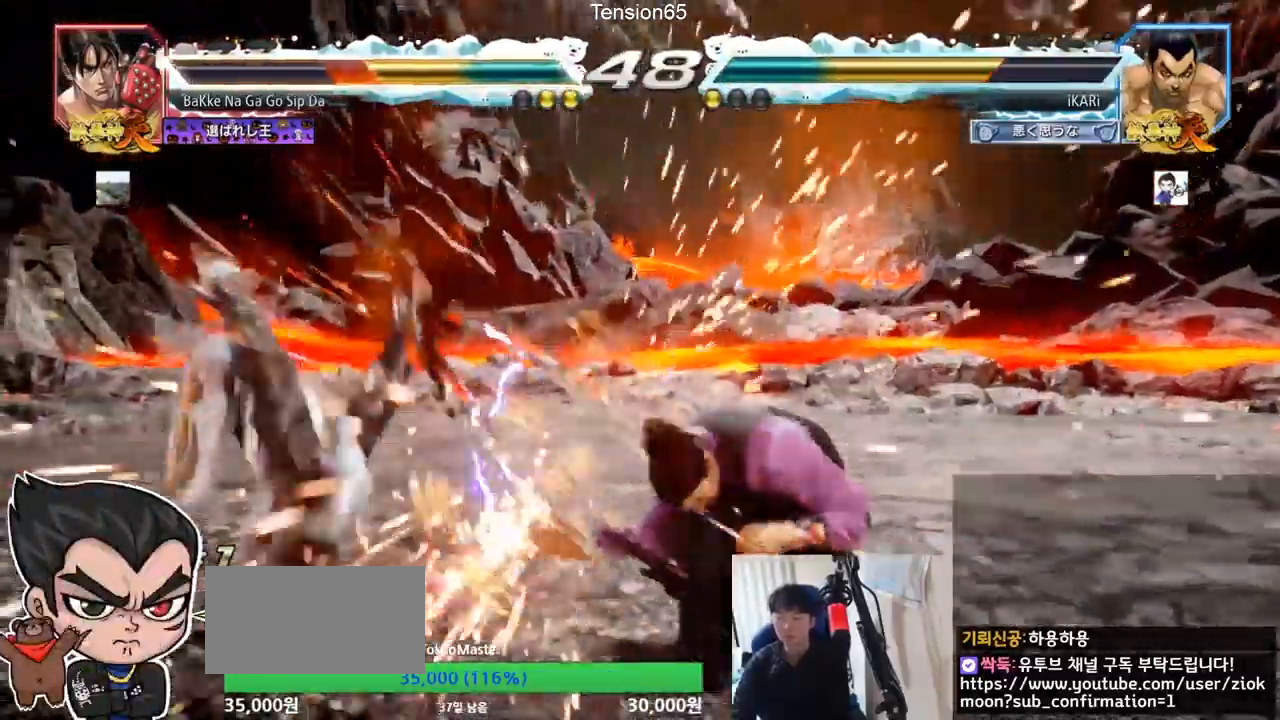
{"buttons": ["CIRCLE"], "left_stick": "left", "events": [[451, "left_stick", "left"], [467, "CIRCLE", "down"]]}
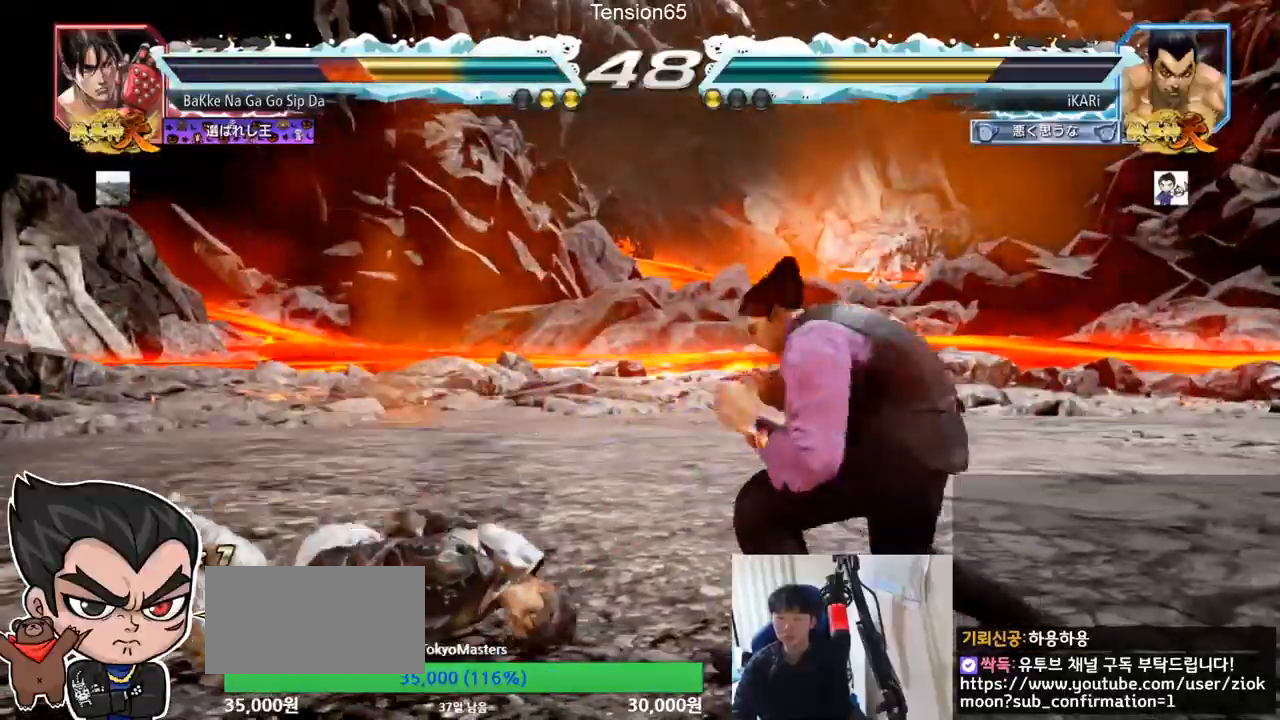
{"buttons": [], "left_stick": "center", "events": [[33, "CIRCLE", "up"], [100, "TRIANGLE", "down"], [167, "TRIANGLE", "up"], [183, "TRIANGLE", "down"], [183, "left_stick", "center"], [233, "TRIANGLE", "up"], [267, "TRIANGLE", "down"], [367, "TRIANGLE", "up"]]}
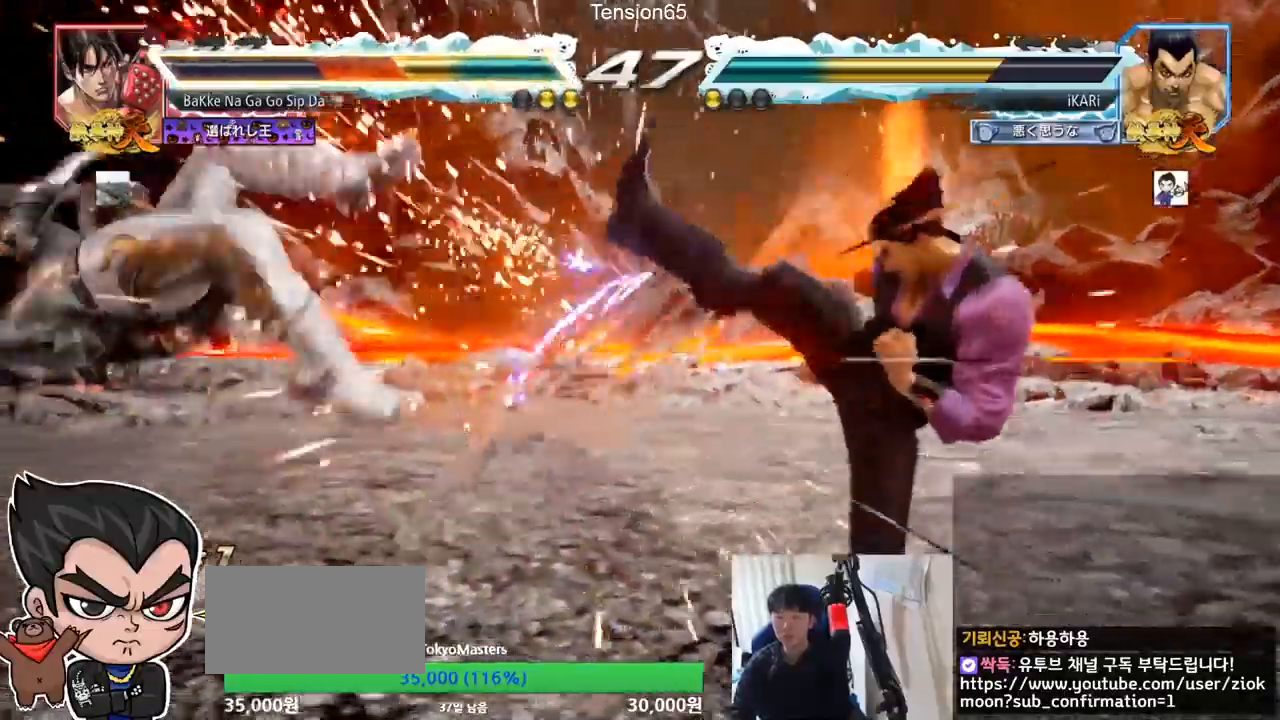
{"buttons": [], "left_stick": "left", "events": [[100, "left_stick", "left"], [150, "left_stick", "center"], [351, "left_stick", "down"], [484, "left_stick", "left"]]}
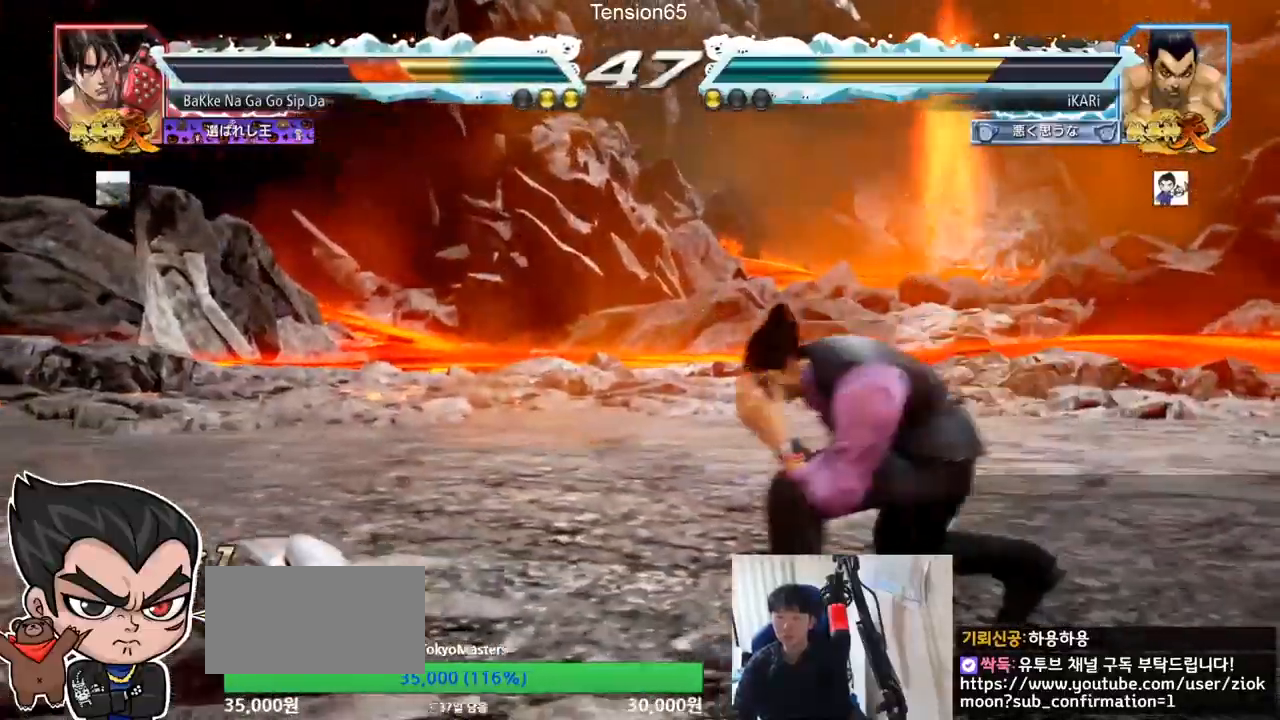
{"buttons": ["CIRCLE"], "left_stick": "down-left", "events": [[150, "left_stick", "down-left"], [433, "CIRCLE", "down"]]}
================================
A word-for-word copy of the listing is needed. It must not include the pictures.

## Response area
{"buttons": ["CIRCLE"], "left_stick": "left", "events": [[451, "left_stick", "left"], [467, "CIRCLE", "down"]]}
{"buttons": [], "left_stick": "center", "events": [[33, "CIRCLE", "up"], [100, "TRIANGLE", "down"], [167, "TRIANGLE", "up"], [183, "TRIANGLE", "down"], [183, "left_stick", "center"], [233, "TRIANGLE", "up"], [267, "TRIANGLE", "down"], [367, "TRIANGLE", "up"]]}
{"buttons": [], "left_stick": "left", "events": [[100, "left_stick", "left"], [150, "left_stick", "center"], [351, "left_stick", "down"], [484, "left_stick", "left"]]}
{"buttons": ["CIRCLE"], "left_stick": "down-left", "events": [[150, "left_stick", "down-left"], [433, "CIRCLE", "down"]]}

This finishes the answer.